Another complaint I’ve heard is that Google+ is very limited in its capabilities. Does anyone remember what early Facebook profiles were? There were no status updates and no photo sharing capabilities. Facebook walls were rarely used, and Facebook was only for personal use (read: no business or fan pages, ads or official celebrity pages). There were also no obnoxious games or app requests. (For the last time, Girl From My High School Who Has Too Much Time On Her Hands: NO, I don’t want to help you on Farmville.)

Google+ hasn’t even been available for two months and is still in the “Invite only” stage, yet it has more than 18 million users. Eighteen million! Ben Parr, editor-at-large for Mashable, recently posted on his Google+ page that more than 22,000 people have him in their Google+ circles, and it took him years to get to that many followers on Twitter. While this is probably a little skewed because the people who follow him are likely to also be some of the first to sign up for Google+, it demonstrates the growth potential Google+ has. And as it continues to grow, it will add more features and options.

With all that being said, there are some limitations to the network. TechRepublic recently wrote an article outlining features Google+ is still missing, and I agree with most of them. Yes, I would like the option of sending someone a private message through Google+ instead of having to send them something through email, but I can live without it – for now. Also, verified accounts would be a great new feature, but it isn’t necessary at this juncture.

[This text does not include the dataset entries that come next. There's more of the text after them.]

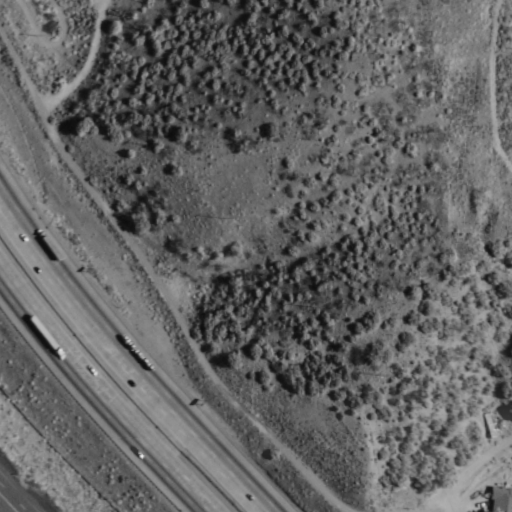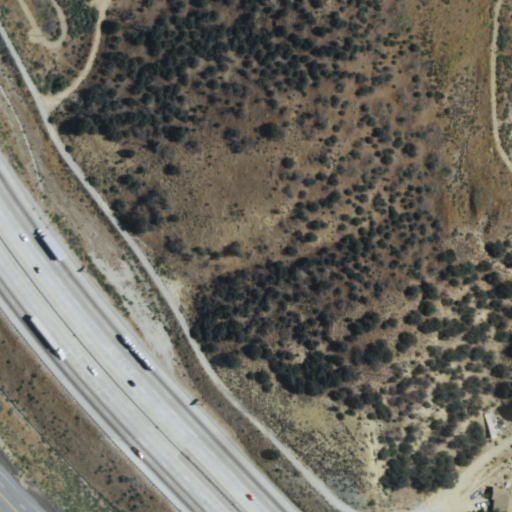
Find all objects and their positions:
road: (157, 284)
road: (125, 361)
road: (99, 395)
road: (467, 477)
road: (14, 496)
building: (502, 499)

Overall, Google+ can continue to grow its social media market share if it continues to roll out new features and abilities over the next few months, which it likely will. I may be standing on a limb compared to my coworkers in the marketing department, but once Google+ opens registration for everyone instead of sticking to the invite-only system, I don’t see any reason why Google+ can’t reach 50 million users by the end of the year, if not sooner. There. I said it.

What do you think of Google+’s potential? Will it leave Mark Zuckerberg shaking in his hoodie?